院長のへんちき論(豊橋の心療内科より)

毎日、話題が跳びます。テーマは哲学から女性アイドルまで拡散します。たまにはキツいことを言うかもしれません。

アルコール問題に行政はどこまで関与するべきか?

2015-02-05 05:58:37 | 医療
 もう定年退職されましたが、30年ほど前にある行政マンと知り合いました。彼はアルコール依存症の問題に熱心に取り組んでいました。

 断酒会の開催に協力して、休日も返上することがありました。断酒会のメンバーには、酔うと家族に暴力を振るって、あとでそれを覚えていない人が多かったです。

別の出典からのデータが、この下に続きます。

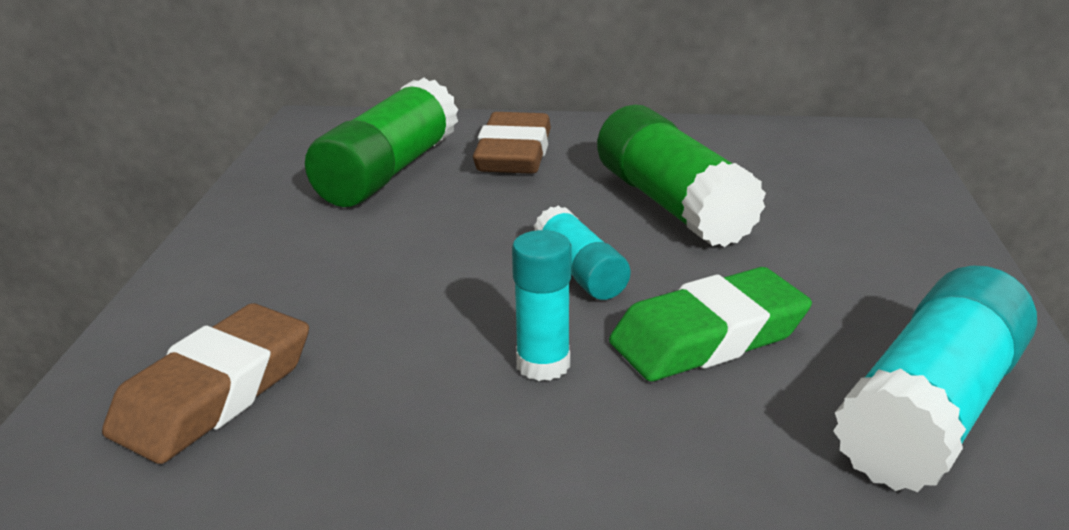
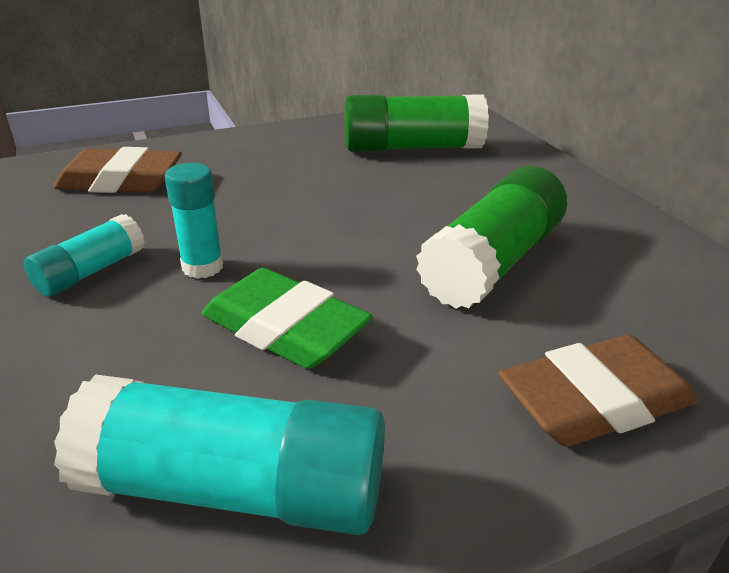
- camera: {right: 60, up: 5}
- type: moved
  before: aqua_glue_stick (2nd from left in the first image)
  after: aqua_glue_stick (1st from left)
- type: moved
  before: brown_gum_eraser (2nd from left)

 そういう人とは別に、アルコール依存症者には暴力などの問題を起こさず、ただ静かに呑んで体を壊していく人もいます。上の行政マンが世話をする断酒会にはそのような人がいませんでした。

 そのことを彼に訊ねますと、「迷惑をかけられている家族や周囲のために僕は援助をしているのです。迷惑をかけないアルコール依存症者は放っておきます」とのことでした。

 本人が体を壊すかどうかよりも、まず家族や周囲を暴力から守ることが重要だとの彼の立場でした。私はそこに行政マンらしい優先順位付けを見て、その合理性に感心したのでした。(医療の側からは、暴力を振るっても振るわなくても同じアルコール依存症だと見てしまいがちなのです。)